Mounting config as files instead of env vars lets Spring Cloud Kubernetes hot-reload some properties on change, but for most services env injection is simpler and sufficient. Use Spring profiles (SPRING_PROFILES_ACTIVE=prod) so the same image behaves per environment.
When Kubernetes terminates a pod (deploy, scale-down, node drain) it sends SIGTERM, waits the termination grace period, then SIGKILL. Naively, the app dies immediately and in-flight requests fail. The fix has two halves. First, enable Spring Boot graceful shutdown so it stops accepting new requests and lets active ones finish:
server:
shutdown: graceful
spring:
lifecycle:
timeout-per-shutdown-phase: 30s
Second — and easy to miss — there is a race: Kubernetes removes the pod from Service endpoints and sends SIGTERM at roughly the same time, so a request can still be routed to a pod that has begun shutting down. The common remedy is a preStop hook that sleeps a few seconds, giving endpoint removal time to propagate before the app stops, and a grace period longer than your shutdown timeout:
lifecycle:
preStop:
exec: { command: ["sh", "-c", "sleep 5"] }
terminationGracePeriodSeconds: 45
The Horizontal Pod Autoscaler (HPA) adds and removes pods based on a metric. CPU is the default, but for I/O-bound Java services — which spend their time waiting, not burning CPU — CPU is often a poor signal. Custom or external metrics (requests per second, queue depth, Kafka consumer lag) via the Prometheus Adapter or KEDA usually track real load far better.

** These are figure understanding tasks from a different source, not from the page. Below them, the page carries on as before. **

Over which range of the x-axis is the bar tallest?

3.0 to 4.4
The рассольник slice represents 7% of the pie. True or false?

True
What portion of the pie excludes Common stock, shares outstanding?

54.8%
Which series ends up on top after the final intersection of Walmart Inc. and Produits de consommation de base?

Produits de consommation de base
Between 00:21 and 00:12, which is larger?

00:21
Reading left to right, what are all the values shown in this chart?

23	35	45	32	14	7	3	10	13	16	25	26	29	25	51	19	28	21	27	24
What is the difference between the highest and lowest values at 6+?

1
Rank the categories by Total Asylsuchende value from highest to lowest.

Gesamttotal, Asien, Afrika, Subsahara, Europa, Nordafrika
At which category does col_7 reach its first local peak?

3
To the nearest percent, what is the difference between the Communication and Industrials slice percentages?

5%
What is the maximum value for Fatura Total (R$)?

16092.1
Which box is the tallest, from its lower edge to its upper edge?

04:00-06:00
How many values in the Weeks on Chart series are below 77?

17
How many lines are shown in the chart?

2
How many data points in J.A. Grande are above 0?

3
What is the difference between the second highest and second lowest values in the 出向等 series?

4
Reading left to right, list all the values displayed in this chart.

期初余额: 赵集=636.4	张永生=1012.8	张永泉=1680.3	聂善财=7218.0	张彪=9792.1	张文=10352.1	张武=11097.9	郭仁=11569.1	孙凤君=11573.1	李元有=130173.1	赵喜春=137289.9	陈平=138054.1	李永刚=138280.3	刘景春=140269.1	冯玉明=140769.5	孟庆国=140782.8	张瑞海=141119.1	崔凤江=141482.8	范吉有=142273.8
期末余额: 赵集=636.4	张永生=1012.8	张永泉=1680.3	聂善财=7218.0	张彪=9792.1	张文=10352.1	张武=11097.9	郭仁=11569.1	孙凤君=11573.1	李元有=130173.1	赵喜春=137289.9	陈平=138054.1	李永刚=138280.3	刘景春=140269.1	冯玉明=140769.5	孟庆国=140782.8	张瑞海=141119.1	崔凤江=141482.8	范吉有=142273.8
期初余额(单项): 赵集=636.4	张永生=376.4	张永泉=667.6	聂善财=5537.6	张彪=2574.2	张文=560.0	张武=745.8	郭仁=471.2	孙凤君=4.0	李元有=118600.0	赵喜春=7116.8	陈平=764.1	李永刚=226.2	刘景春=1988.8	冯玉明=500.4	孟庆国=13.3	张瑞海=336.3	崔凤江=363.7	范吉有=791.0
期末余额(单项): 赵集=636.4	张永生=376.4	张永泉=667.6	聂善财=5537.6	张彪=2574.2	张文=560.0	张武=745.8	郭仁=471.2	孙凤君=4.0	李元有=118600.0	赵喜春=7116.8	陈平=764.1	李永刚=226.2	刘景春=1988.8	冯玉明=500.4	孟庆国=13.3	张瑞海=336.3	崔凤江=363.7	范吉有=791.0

apiVersion: autoscaling/v2
kind: HorizontalPodAutoscaler
spec:
scaleTargetRef: { kind: Deployment, name: orders }
minReplicas: 3
maxReplicas: 20
metrics:
- type: Resource
resource:
name: cpu
target: { type: Utilization, averageUtilization: 70 }
Two JVM-specific cautions: account for warmup (a freshly scaled pod is slow until the JIT warms — readiness probes plus a brief preStop/ramp help) and don’t scale so aggressively that you thrash. Pair the HPA with a PodDisruptionBudget so voluntary disruptions (node upgrades) can’t take down too many replicas at once.
securityContext — basic supply-chain hygiene.Running Spring Boot well on Kubernetes is a checklist of getting the platform contract right: probes mapped to the correct Actuator health groups (cheap liveness, dependency-aware readiness, generous startup), memory requests and limits with the heap sized from the limit, config externalized to ConfigMaps and Secrets, graceful shutdown plus a preStop delay to drain cleanly, and autoscaling on a metric that reflects real load. Nail those and your services restart only when they should, never serve traffic before they’re ready, and ride deploys and scale events without dropping a request.
What is the difference between liveness and readiness probes?
A liveness probe tells Kubernetes whether to restart the container (it is broken and stuck); a readiness probe tells Kubernetes whether to send it traffic (it is up but maybe not ready, e.g. still warming caches or a dependency is down). Spring Boot Actuator exposes both at /actuator/health/liveness and /actuator/health/readiness.
Should I set CPU limits on Java pods in Kubernetes?
Always set requests. CPU limits are debated: a too-low limit causes CPU throttling that hurts latency, so many teams set CPU requests but no CPU limit (relying on requests for scheduling) while always setting a memory limit to prevent the node running out of memory.